### Texte fourni
________________________________________

Je vous ferai quand même remarquer que l’idée de NPR en 2009 avait connu une finale pas tellement reluisante.
L’appareil a cessé d’être commercialisé peu de temps après par l’entreprise Livio depuis rachetée par Ford afin de travailler sur les véhicules connectés. Ironie du sort.
Si l’on disposait d’un laboratoire d’innovation technologique entièrement dédié à aider les petits médias comme les nôtres à échafauder des plans d’avenir, réfléchir à des solutions, créer de nouveaux produits, ce serait sans doute déjà une bonne chose.
Pourquoi les géants de l’électronique et du Web ne nous aideraient-ils pas à financer un tel laboratoire d’innovation technologique? Ils en ont l’obligation morale, selon moi, dans l’état actuel des choses.

________________________________________

### Section des données
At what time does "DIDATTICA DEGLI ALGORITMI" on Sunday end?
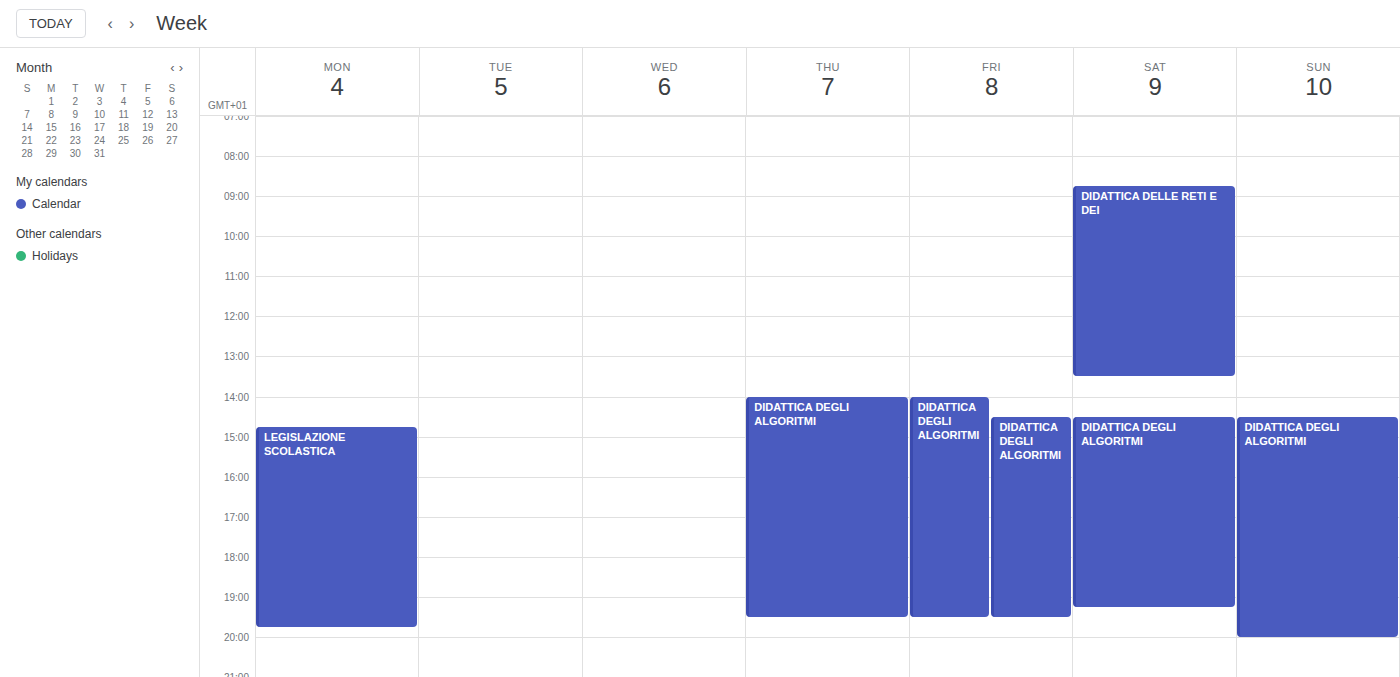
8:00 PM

________________________________________

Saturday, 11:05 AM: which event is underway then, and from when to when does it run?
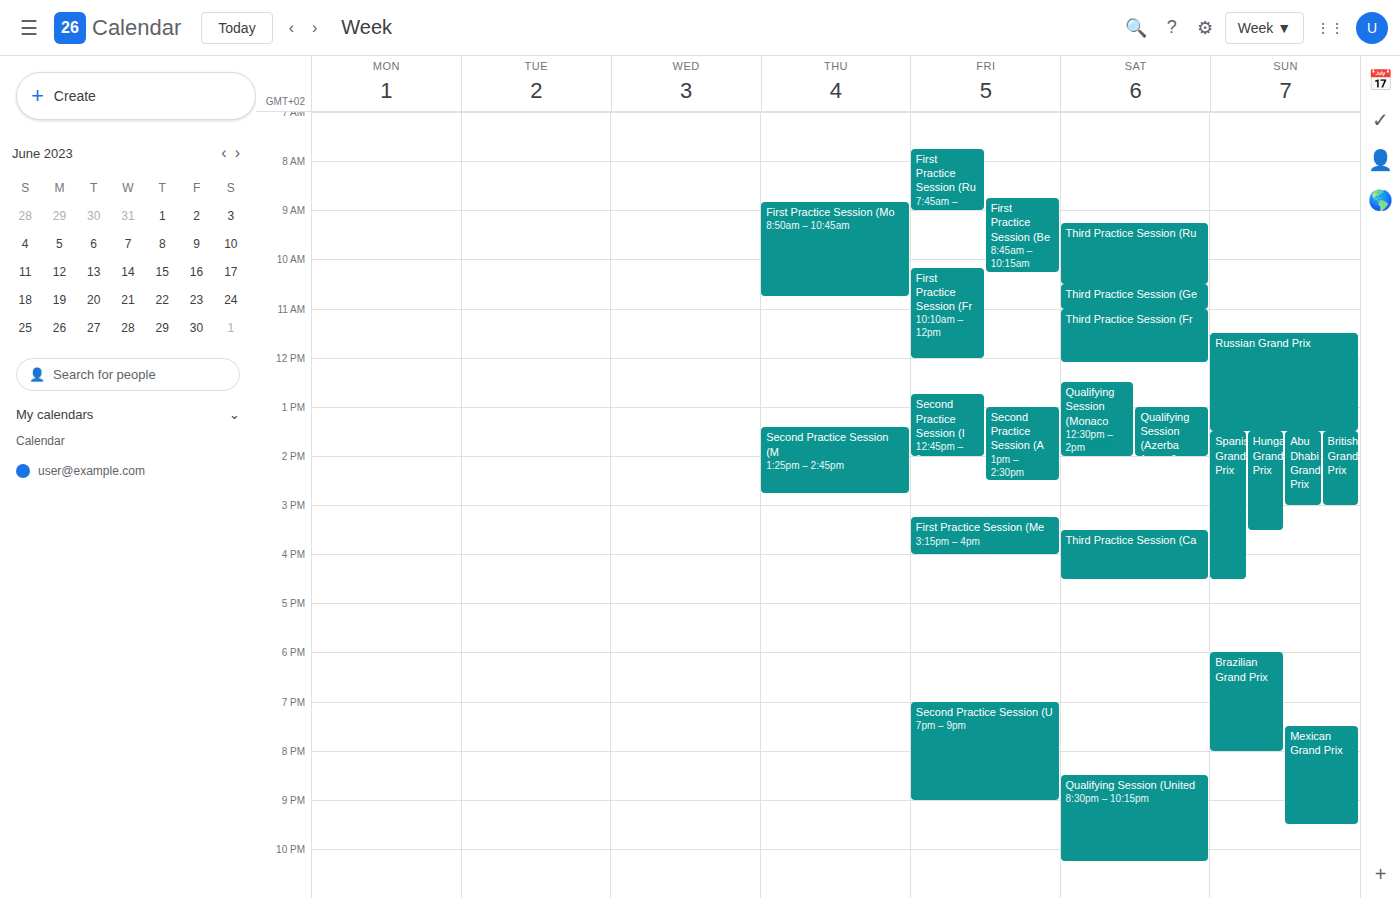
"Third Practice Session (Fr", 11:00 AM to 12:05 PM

________________________________________

### Énoncé du problème
Réécrivez le passage du texte fourni qui débute aux mots « Je vous ferai » et s'arrête après « Ironie du sort. », en remplaçant « finale » par « fin ».

### Résultat de l'exercice
Je vous ferai quand même remarquer que l’idée de NPR en 2009 avait connu une fin pas tellement reluisante.
L’appareil a cessé d’être commercialisé peu de temps après par l’entreprise Livio depuis rachetée par Ford afin de travailler sur les véhicules connectés. Ironie du sort.